Top of Task data

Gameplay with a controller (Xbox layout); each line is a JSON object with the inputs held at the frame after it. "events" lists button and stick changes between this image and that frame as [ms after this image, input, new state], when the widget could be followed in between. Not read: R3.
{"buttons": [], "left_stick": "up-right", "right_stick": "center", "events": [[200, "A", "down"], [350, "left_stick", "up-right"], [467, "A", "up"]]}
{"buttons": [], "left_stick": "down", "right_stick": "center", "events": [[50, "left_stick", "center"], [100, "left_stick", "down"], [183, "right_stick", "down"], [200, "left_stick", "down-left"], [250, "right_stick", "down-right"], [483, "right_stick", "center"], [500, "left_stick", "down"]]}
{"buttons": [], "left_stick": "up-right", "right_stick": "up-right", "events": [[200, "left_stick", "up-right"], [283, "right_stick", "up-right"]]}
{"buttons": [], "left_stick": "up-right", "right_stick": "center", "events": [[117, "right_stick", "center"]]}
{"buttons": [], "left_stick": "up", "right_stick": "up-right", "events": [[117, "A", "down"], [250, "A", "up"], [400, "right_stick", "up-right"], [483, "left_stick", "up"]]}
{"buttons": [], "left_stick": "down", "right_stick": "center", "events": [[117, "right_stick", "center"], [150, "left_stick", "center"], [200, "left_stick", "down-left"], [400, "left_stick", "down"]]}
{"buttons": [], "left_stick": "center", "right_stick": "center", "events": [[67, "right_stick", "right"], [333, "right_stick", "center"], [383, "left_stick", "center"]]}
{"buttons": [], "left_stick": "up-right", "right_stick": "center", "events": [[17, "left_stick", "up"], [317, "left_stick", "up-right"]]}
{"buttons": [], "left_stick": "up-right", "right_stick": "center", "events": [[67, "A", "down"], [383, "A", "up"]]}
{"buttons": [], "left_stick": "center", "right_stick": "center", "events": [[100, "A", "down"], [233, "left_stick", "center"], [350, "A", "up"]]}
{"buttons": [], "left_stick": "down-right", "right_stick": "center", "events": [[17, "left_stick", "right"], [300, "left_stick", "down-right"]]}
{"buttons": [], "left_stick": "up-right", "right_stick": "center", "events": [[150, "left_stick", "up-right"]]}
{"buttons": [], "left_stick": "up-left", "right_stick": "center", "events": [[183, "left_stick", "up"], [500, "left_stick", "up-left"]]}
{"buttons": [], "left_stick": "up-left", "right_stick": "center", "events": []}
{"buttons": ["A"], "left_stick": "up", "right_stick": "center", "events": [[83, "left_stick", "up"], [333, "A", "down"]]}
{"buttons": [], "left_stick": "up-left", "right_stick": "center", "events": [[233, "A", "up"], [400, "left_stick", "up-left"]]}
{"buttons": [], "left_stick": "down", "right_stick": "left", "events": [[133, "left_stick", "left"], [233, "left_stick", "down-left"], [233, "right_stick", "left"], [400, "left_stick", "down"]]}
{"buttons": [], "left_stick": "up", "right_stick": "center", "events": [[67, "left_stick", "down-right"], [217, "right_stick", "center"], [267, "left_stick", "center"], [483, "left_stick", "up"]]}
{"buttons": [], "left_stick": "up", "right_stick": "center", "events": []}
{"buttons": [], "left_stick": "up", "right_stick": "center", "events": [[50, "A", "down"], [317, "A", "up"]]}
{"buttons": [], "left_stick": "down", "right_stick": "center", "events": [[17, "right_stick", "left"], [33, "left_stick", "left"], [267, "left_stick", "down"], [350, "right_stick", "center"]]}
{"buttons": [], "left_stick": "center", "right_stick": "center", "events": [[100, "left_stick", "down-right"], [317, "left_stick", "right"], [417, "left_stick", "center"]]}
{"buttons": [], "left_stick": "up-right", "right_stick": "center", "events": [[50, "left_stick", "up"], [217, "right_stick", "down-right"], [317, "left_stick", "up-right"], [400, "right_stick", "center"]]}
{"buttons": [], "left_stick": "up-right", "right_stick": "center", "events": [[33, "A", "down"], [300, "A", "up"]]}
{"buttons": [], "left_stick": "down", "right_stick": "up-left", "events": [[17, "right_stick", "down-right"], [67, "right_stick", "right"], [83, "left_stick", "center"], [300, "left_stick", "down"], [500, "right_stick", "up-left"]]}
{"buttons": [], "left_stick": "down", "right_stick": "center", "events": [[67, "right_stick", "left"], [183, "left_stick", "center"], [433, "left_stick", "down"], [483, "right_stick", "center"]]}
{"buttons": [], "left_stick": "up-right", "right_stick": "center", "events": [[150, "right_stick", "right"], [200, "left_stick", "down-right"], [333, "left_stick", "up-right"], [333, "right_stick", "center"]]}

Bottom of Task data

• Exercise objective
Transcribe the entries above, every line exactly as it reads.

• The answer
Gameplay with a controller (Xbox layout); each line is a JSON object with the inputs held at the frame after it. "events" lists button and stick changes between this image and that frame as [ms after this image, input, new state], when the widget could be followed in between. Not read: R3.
{"buttons": [], "left_stick": "up-right", "right_stick": "center", "events": [[200, "A", "down"], [350, "left_stick", "up-right"], [467, "A", "up"]]}
{"buttons": [], "left_stick": "down", "right_stick": "center", "events": [[50, "left_stick", "center"], [100, "left_stick", "down"], [183, "right_stick", "down"], [200, "left_stick", "down-left"], [250, "right_stick", "down-right"], [483, "right_stick", "center"], [500, "left_stick", "down"]]}
{"buttons": [], "left_stick": "up-right", "right_stick": "up-right", "events": [[200, "left_stick", "up-right"], [283, "right_stick", "up-right"]]}
{"buttons": [], "left_stick": "up-right", "right_stick": "center", "events": [[117, "right_stick", "center"]]}
{"buttons": [], "left_stick": "up", "right_stick": "up-right", "events": [[117, "A", "down"], [250, "A", "up"], [400, "right_stick", "up-right"], [483, "left_stick", "up"]]}
{"buttons": [], "left_stick": "down", "right_stick": "center", "events": [[117, "right_stick", "center"], [150, "left_stick", "center"], [200, "left_stick", "down-left"], [400, "left_stick", "down"]]}
{"buttons": [], "left_stick": "center", "right_stick": "center", "events": [[67, "right_stick", "right"], [333, "right_stick", "center"], [383, "left_stick", "center"]]}
{"buttons": [], "left_stick": "up-right", "right_stick": "center", "events": [[17, "left_stick", "up"], [317, "left_stick", "up-right"]]}
{"buttons": [], "left_stick": "up-right", "right_stick": "center", "events": [[67, "A", "down"], [383, "A", "up"]]}
{"buttons": [], "left_stick": "center", "right_stick": "center", "events": [[100, "A", "down"], [233, "left_stick", "center"], [350, "A", "up"]]}
{"buttons": [], "left_stick": "down-right", "right_stick": "center", "events": [[17, "left_stick", "right"], [300, "left_stick", "down-right"]]}
{"buttons": [], "left_stick": "up-right", "right_stick": "center", "events": [[150, "left_stick", "up-right"]]}
{"buttons": [], "left_stick": "up-left", "right_stick": "center", "events": [[183, "left_stick", "up"], [500, "left_stick", "up-left"]]}
{"buttons": [], "left_stick": "up-left", "right_stick": "center", "events": []}
{"buttons": ["A"], "left_stick": "up", "right_stick": "center", "events": [[83, "left_stick", "up"], [333, "A", "down"]]}
{"buttons": [], "left_stick": "up-left", "right_stick": "center", "events": [[233, "A", "up"], [400, "left_stick", "up-left"]]}
{"buttons": [], "left_stick": "down", "right_stick": "left", "events": [[133, "left_stick", "left"], [233, "left_stick", "down-left"], [233, "right_stick", "left"], [400, "left_stick", "down"]]}
{"buttons": [], "left_stick": "up", "right_stick": "center", "events": [[67, "left_stick", "down-right"], [217, "right_stick", "center"], [267, "left_stick", "center"], [483, "left_stick", "up"]]}
{"buttons": [], "left_stick": "up", "right_stick": "center", "events": []}
{"buttons": [], "left_stick": "up", "right_stick": "center", "events": [[50, "A", "down"], [317, "A", "up"]]}
{"buttons": [], "left_stick": "down", "right_stick": "center", "events": [[17, "right_stick", "left"], [33, "left_stick", "left"], [267, "left_stick", "down"], [350, "right_stick", "center"]]}
{"buttons": [], "left_stick": "center", "right_stick": "center", "events": [[100, "left_stick", "down-right"], [317, "left_stick", "right"], [417, "left_stick", "center"]]}
{"buttons": [], "left_stick": "up-right", "right_stick": "center", "events": [[50, "left_stick", "up"], [217, "right_stick", "down-right"], [317, "left_stick", "up-right"], [400, "right_stick", "center"]]}
{"buttons": [], "left_stick": "up-right", "right_stick": "center", "events": [[33, "A", "down"], [300, "A", "up"]]}
{"buttons": [], "left_stick": "down", "right_stick": "up-left", "events": [[17, "right_stick", "down-right"], [67, "right_stick", "right"], [83, "left_stick", "center"], [300, "left_stick", "down"], [500, "right_stick", "up-left"]]}
{"buttons": [], "left_stick": "down", "right_stick": "center", "events": [[67, "right_stick", "left"], [183, "left_stick", "center"], [433, "left_stick", "down"], [483, "right_stick", "center"]]}
{"buttons": [], "left_stick": "up-right", "right_stick": "center", "events": [[150, "right_stick", "right"], [200, "left_stick", "down-right"], [333, "left_stick", "up-right"], [333, "right_stick", "center"]]}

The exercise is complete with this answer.